The Professional's Perspective: Should I clean out my son's room while he's in detox?
This is a guest post from Ricki Townsend, a Registered Interventionist, Drug/Alcohol Counselor, CADC-CAS, Chaplain and Grief Recovery Specialist
Before answering your question, I’d like to gently suggest that detox without treatment has very little chance for success. Supporting your son in recovery really calls for residential treatment, ideally for 90 days. If you really want to help him and support his recovery, I hope you can find a way to line up residential treatment.
It’s critical to understand that detox followed by abstinence versus recovery are really different.
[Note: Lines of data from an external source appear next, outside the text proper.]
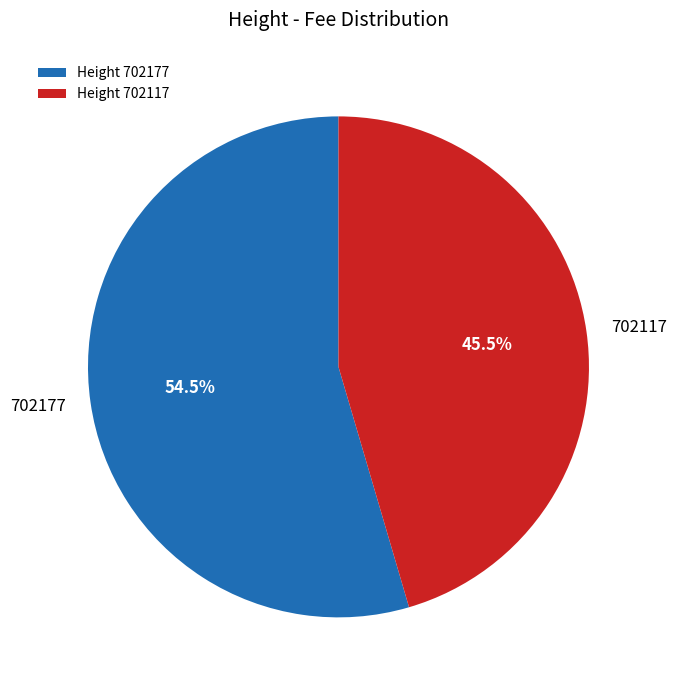

Which category accounts for the majority?

702177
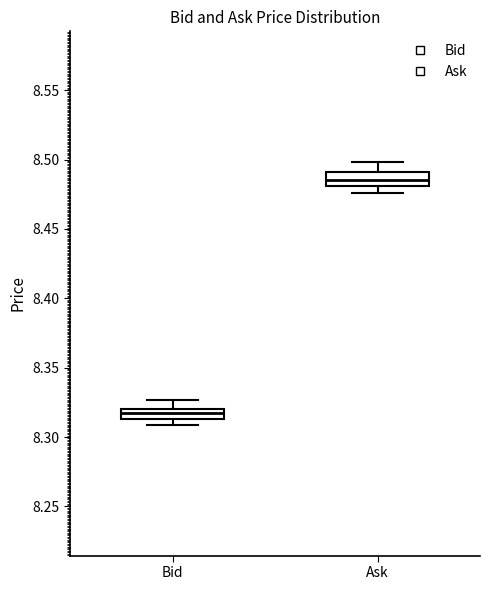

Where does the upper whisker of the box for Bid end on the y-axis? The values are not printed on the chart, so give them approximately, as read against the axis.

8.325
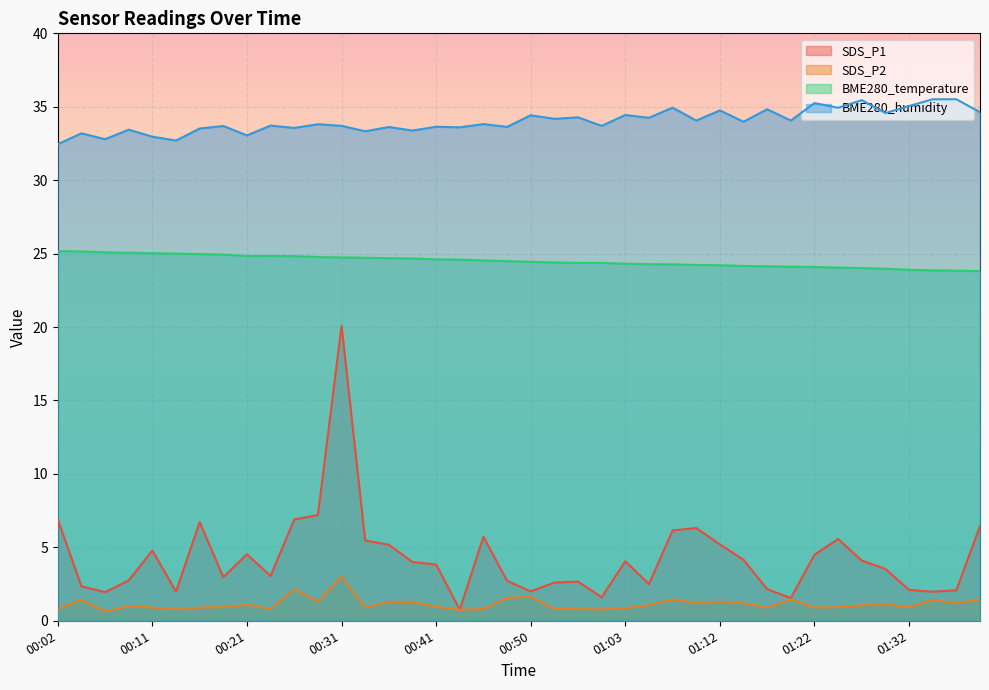

What is the difference between the highest and lowest values at 01:08?

33.5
A detox only removes alcohol from the body and brain and creates a scaffold of abstinence, which gives the addict no insight at all into why he or she is using in the first place. In contrast, in recovery, we learn about the brain disease of chemical dependency, and we fill our tool boxes with education, wisdom, coping strategies and other tools to live in a healthy and insightful way. In recovery, addicts and alcoholics also connect with and find support from a community of like-minded people who want the same thing: sustained recovery.
When I work with the families of young people, I always encourage them to let their child become independent and develop a healthy social network away from home. It's healthier for everyone. He is much more likely to reclaim his health in rehab or even a transitional or sober living community while he learns more about recovery and regains healthy self-sufficiency and life skills.
You have every right to live in a drug-free home, and that includes making sure his bedroom is drug-free. If he becomes angry when you go through his room, please make sure he understands that he can choose to live in your home or not, and the price of admission is sobriety. I’d also invite your family to find an Al-Anon meeting where you can get support and learn how to have good, strong boundaries.